On Fri, Jan 19, 2018 at 10:03 PM, Serge Semin <fancer.lancer@...il.com> wrote:
>
> Actually the provided patch is the best solution I could come up with.
> The thing is, that the methods can't be changed. Those functions are
> the part of the NTB API methods used by many drivers. So basically they
> are like pci_{read,write}_config_{byte,word,dword}() methods. We can't
> change their prototypes only because it's suit some driver. The methods
> give an access to the NTB device dummy u32-sized registers, nothing
> else. So endianness is the transmitted data settings in this case.
>
> NTB is the technology to interconnect some two systems with possibly
> different endianness (unlike PCI, which interconnect CPU with LE devices).
> In this case I'd need to set some agreement up between two systems about
> the endianness of the exchanged data like host and network types in
> Linux networking. I've chosen the network data to be little-endian,
> that's why I needed first to convert them from CPU to le32, then on
> remote side convert them back from le32 to CPU.
>
> If you have any better suggestion how the warning can be fixed, I'd
> be glad to stick to it.

I don't think your description matches what you actually do: The
underlying ntb hardware drivers (amd, idt, intel, mscc) all treat the
incoming data as CPU-endian and convert it to little-endian on
the register side, so the framework already assumes that whatever
you do here uses a little-endian wire-level protocol.

- _Structured pose outputs_:
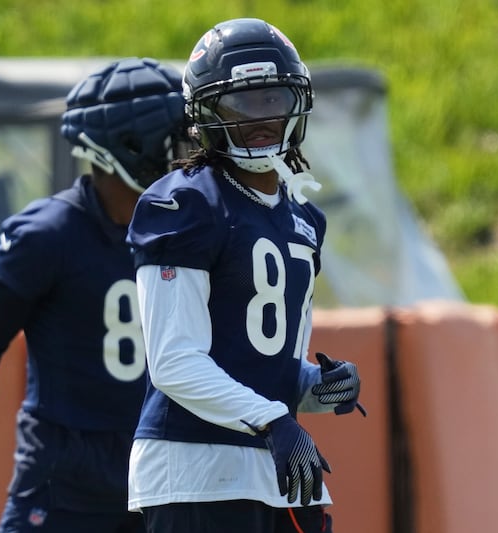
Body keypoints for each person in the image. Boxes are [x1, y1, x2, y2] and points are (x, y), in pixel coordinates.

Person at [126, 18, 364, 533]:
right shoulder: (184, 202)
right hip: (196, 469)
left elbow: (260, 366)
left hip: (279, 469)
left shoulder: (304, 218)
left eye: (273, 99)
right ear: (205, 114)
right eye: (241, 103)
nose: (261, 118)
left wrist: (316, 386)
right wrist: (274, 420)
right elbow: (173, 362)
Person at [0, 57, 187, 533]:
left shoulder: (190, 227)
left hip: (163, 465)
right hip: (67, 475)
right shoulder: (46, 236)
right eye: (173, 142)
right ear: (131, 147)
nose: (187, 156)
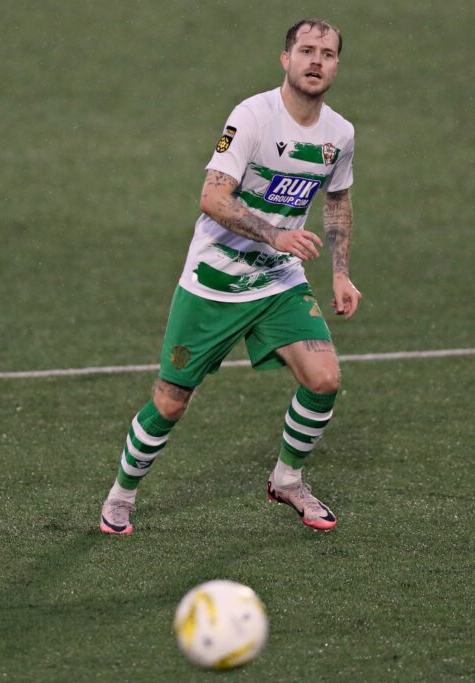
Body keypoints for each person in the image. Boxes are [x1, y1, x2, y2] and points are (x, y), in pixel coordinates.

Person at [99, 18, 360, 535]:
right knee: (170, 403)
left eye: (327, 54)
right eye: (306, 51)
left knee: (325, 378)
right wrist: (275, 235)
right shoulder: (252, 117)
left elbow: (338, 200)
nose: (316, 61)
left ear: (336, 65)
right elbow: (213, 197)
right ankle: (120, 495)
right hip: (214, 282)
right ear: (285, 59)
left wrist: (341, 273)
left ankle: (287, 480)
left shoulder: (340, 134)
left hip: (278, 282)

- _Exercise prompt_:
Carry on the email discussion about NTB endianness, starting right after its final sentence.

- _Exercise output_:
On a little-endian kernel/CPU, nothing is ever swapped here, neither
in the ntb_perf front-end nor in the back-ends. On a big-endian
kernel/CPU, they both swap, so you end up with CPU-endian
data on the wire, so it should be impossible for a big-endian
system to talk to a little-endian one. Have you actually tried that
combination with the current code?

If my interpretation is correct, then the best solution would be to
completely remove the cpu_to_le32/le32_to_cpu conversions
from ntb_perf, and just define that it works like any other PCI
device, exchanging little-endian data.

There are two interesting cases to consider though:

- if someone wants to implement an NTB based protocol
  using big-endian data on the wire, you probably want to add
  a ntb_peer_spad_read_be()/ntb_peer_msg_write_be()
  set of interfaces, to go along with ioread32_be()/iowrite32_be()
  the same way that ntb_peer_spad_read()/ntb_peer_msg_write()
  ends up doing ioread32()/iowrite32() with the implied little-endian
  behavior.

- memcpy_toio()/memcpy_fromio() and ioread32_rep()/iowrite32_rep
  importantly do not do any byteswap, they are meant to
  transfer byte streams.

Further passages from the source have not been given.